Nonetheless, the joyous revelry surrounding his death dismissed any complexity he had as a person. It reduced him to a pure evil and left no room for compassion over the loss of a real man.
I started to picture an idealistic young person from a traditionally Republican household, watching “malignant” liberals spew generalized hate and spit on the life of a man who, in some way, tried. If all we express is revulsion for one another, I asked myself, how do we move forward?
Of course, there is an important distinction between the callers who attempted to dress me down and those celebrating Koch’s death online. Many of those liberals faced grinding, oppressive forces in their lives: racism, sexism and homophobia that were arguably propagated by Koch’s funds. Many heard far crueler words over their entire lives than I did in a single internship; it was an invaluable privilege that I could get off the phone and go home at the end of the summer. Plus, none of those celebrating Koch’s death were engaging in racism, sexism or homophobia, making their position much more morally sound than that of many of the callers. But celebrations of death, especially when they don’t voice specific critiques of life, just look like taunting tragedy, regardless of where they come from.
It is not my place to tell others how to express their pain and needs. Nor would I ever suggest that someone in need stop screaming against the forces suffocating them. But as someone who was recently on the receiving end of ad hominem attacks, I can say it is hard to listen when all you hear is spite and no solutions.

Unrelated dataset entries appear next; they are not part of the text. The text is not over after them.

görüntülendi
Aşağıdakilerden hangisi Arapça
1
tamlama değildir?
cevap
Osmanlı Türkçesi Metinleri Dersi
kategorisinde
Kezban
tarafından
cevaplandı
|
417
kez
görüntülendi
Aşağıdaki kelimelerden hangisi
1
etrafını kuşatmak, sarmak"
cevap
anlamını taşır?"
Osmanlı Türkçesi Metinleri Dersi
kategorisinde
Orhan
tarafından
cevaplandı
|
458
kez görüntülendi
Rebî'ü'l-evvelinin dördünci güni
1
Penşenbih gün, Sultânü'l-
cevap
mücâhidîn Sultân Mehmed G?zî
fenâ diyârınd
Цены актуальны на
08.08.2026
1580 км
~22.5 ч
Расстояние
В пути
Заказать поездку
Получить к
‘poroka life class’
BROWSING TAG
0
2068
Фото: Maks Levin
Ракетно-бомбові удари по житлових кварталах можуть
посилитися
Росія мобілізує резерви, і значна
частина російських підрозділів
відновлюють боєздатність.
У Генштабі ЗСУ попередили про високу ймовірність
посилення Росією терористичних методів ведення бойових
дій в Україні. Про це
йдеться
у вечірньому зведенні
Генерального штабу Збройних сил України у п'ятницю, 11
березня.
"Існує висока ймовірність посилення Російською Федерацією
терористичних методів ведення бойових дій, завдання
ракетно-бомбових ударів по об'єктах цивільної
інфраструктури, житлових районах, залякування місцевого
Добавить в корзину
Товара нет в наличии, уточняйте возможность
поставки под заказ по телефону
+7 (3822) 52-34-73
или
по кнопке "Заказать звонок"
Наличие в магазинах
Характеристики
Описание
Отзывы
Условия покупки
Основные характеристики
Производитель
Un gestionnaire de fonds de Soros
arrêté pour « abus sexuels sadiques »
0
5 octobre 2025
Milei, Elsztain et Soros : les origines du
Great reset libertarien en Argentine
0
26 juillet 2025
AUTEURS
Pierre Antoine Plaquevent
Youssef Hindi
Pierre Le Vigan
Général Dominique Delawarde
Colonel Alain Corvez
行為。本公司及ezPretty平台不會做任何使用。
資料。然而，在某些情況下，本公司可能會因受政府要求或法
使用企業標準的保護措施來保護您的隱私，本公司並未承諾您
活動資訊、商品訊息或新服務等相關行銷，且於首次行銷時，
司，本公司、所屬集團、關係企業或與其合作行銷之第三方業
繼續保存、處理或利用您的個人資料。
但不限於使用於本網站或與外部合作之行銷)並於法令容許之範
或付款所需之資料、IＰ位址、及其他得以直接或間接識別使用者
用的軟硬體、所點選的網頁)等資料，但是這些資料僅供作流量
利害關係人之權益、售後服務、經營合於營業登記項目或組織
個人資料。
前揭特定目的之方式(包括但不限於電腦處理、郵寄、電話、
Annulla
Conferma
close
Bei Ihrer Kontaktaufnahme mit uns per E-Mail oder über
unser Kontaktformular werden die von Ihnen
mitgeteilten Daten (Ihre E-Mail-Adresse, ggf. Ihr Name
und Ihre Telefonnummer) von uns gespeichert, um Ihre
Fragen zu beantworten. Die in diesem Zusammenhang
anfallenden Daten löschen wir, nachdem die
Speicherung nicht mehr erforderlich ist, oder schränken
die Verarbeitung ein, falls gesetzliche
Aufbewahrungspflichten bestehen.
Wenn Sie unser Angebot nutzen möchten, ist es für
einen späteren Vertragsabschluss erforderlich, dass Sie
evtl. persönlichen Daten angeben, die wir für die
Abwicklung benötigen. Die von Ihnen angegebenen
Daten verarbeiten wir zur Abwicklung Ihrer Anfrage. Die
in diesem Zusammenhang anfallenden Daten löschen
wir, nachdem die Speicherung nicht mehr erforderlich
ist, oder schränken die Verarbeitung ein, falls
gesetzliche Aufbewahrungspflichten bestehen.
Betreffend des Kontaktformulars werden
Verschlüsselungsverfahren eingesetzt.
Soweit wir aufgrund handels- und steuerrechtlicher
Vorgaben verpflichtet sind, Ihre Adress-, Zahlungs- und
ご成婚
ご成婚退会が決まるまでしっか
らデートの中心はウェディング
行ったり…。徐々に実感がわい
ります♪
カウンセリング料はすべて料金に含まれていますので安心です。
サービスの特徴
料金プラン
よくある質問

Loud, emotional pleas in politics are powerful. They build empathy and shine a light on what should be addressed. But they work best when they clearly express “what,” not “who,” is wrong. What kept me going through all the thankless callers was one man in particular who got on the phone and said, “I’m sick. I am going to die before I have access to my Social Security. I need your help.” Those stories are why Washington can be more than a swamp.